Moreover, Respondent has proffered no proof and no evidence in the record suggests that Respondent is commonly known by any of the disputed domain names. Accordingly, the Panel finds that Respondent has failed to demonstrate any rights to or legitimate interests in the domain names with regard to Policy ¶ 4(c)(ii). See RMO, Inc. v. Burbridge, FA 96949 (Nat. Arb. Forum May 16, 2001) (interpreting Policy ¶ 4(c)(ii) "to require a showing that one has been commonly known by the domain name prior to registration of the domain name to prevail"); see also Gallup Inc. v. Amish Country Store, FA 96209 (Nat. Arb. Forum Jan. 23, 2001) (finding that Respondent does not have rights in a domain name when Respondent is not known by the mark).

 

Accordingly, the Panel finds that Complainant has established Policy ¶ 4(a)(ii).

 

Registration and Use in Bad Faith

 

Respondent’s bad faith registration and use of domain names confusingly similar to Complainant’s WELLS FARGO mark is established by Respondent’s use of the domain names to earn referral-fee revenue through pop-up advertising and links to various third-party websites. Such use establishes Respondent’s bad faith registration and use pursuant to Policy ¶ 4(b)(iv) because Respondent is using the disputed domain names to attract Internet users to Respondent’s website for commercial gain by creating a likelihood of confusion with Complainant’s mark. See Am. Online, Inc. v. Tencent Comm.

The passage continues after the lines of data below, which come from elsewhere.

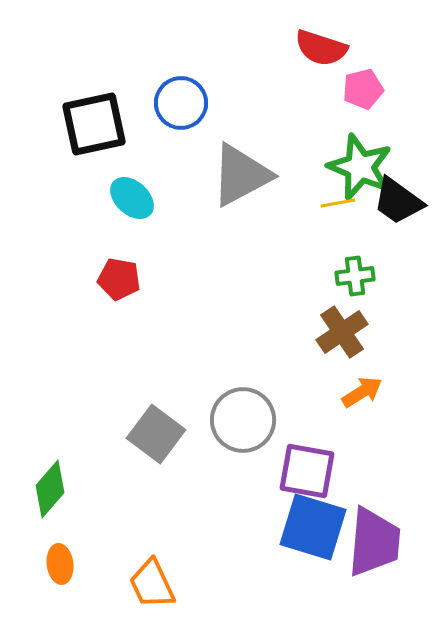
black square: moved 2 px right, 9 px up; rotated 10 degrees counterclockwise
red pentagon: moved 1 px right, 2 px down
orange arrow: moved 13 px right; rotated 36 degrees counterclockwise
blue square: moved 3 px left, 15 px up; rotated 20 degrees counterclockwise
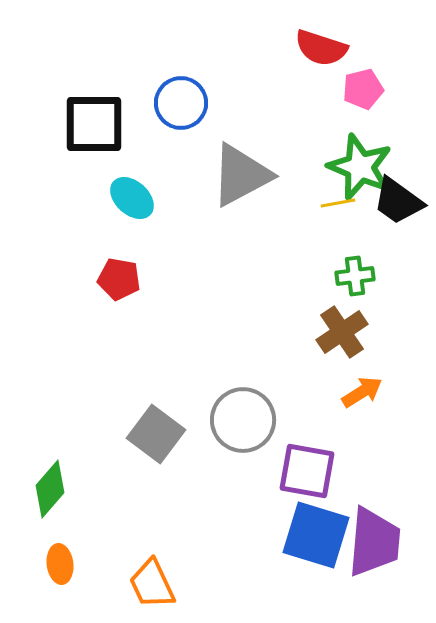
black square: rotated 12 degrees clockwise
blue square: moved 3 px right, 8 px down
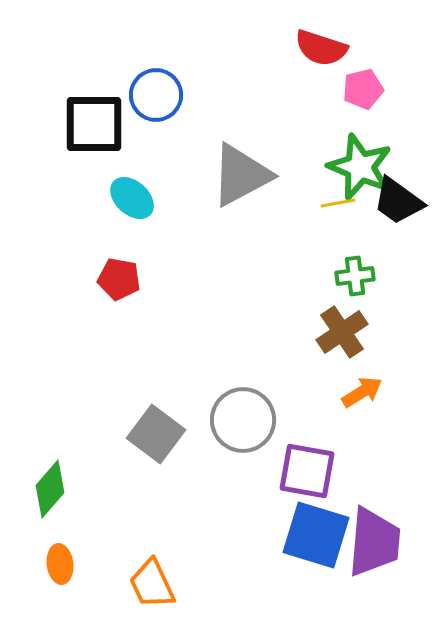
blue circle: moved 25 px left, 8 px up
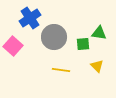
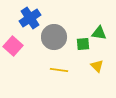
yellow line: moved 2 px left
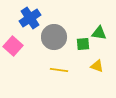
yellow triangle: rotated 24 degrees counterclockwise
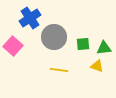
green triangle: moved 5 px right, 15 px down; rotated 14 degrees counterclockwise
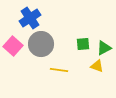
gray circle: moved 13 px left, 7 px down
green triangle: rotated 21 degrees counterclockwise
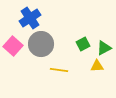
green square: rotated 24 degrees counterclockwise
yellow triangle: rotated 24 degrees counterclockwise
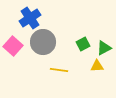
gray circle: moved 2 px right, 2 px up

Corp., FA 93668 (Nat. Arb. Forum Mar. 21, 2000) (finding bad faith where Respondent registered and used an infringing domain name to attract users to a website sponsored by Respondent); see also Drs. Foster & Smith, Inc. v. Lalli, FA 95284 (Nat. Arb. Forum Aug. 21, 2000) (finding bad faith where Respondent directed Internet users seeking Complainant’s site to its own website for commercial gain).

 

Furthermore, based on Respondent’s registration and use of multiple domain names confusingly similar to Complainant’s WELLS FARGO mark, the Panel presumes Respondent had actual or constructive notice of Complainant’s rights in its mark. The registration and use of a domain name incorporating the mark of another despite actual or constructive knowledge of the mark holder’s rights in the mark demonstrates bad faith registration and use under Policy ¶ 4(a)(iii). See Samsonite Corp. v. Colony Holding, FA 94313 (Nat. Arb. Forum Apr. 17, 2000) (finding that evidence of bad faith includes actual or constructive knowledge of a commonly known mark at the time of registration); see also Entrepreneur Media, Inc. v. Smith, 279 F.3d 1135, 1148 (9th Cir. 2002) ("Where an alleged infringer chooses a mark he knows to be similar to another, one can infer an intent to confuse").

 

The Panel finds that Policy ¶ 4(a)(iii) has been established.

 

DECISION

Having established all three elements required under the ICANN Policy, the Panel concludes that relief shall be GRANTED.

 

Accordingly, it is Ordered that the <fellsfargo.com>, <wellasfargo.com>, <wellefargo.com>, <wellfargofinancial.com>, <wellfargos.com>, <wellfsfargo.com>, <wellsafargo.com>, <wellsfarago.com>, <wellsfarego.com>, <wellsfarfgo.com>, <wellsfargol.com>, <wellsfargoretirement.com>, <wellsgfargo.com>, <wellwfargo.com> and <yourwellfargomortgage.com> domain names be TRANSFERRED from Respondent to Complainant.